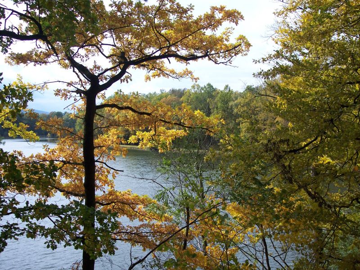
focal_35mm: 39
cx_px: 180
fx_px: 406
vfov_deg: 36.8
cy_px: 135
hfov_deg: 47.9
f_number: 3.4
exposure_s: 1/500
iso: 100
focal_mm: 8
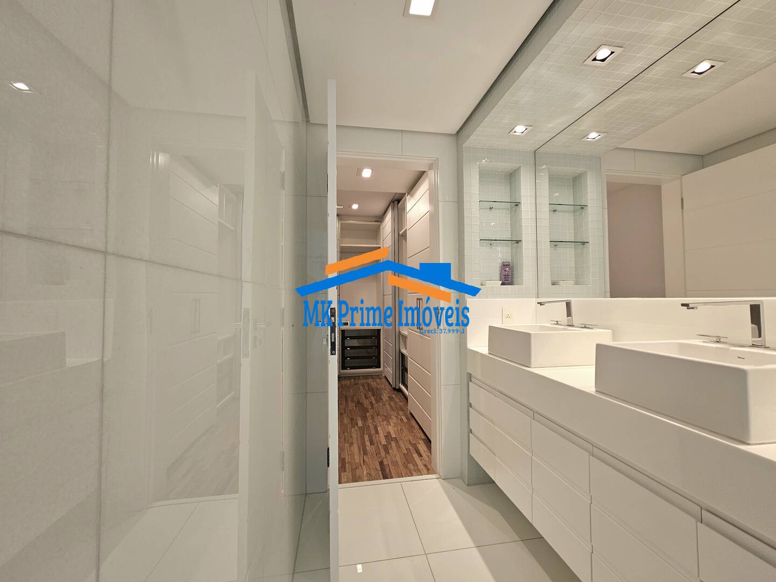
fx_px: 291
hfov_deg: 106.2
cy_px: 291
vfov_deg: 89.9
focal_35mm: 13
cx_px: 388
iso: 80
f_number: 2.2
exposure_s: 1/60.2
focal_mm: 2.2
---------------
WORK INSTRUCTION:
Restate exactly each line of the data from the one bearing "vfov_deg: 89.9" to the end, and add nothing.

OUTPUT FOR THIS TASK:
vfov_deg: 89.9
focal_35mm: 13
cx_px: 388
iso: 80
f_number: 2.2
exposure_s: 1/60.2
focal_mm: 2.2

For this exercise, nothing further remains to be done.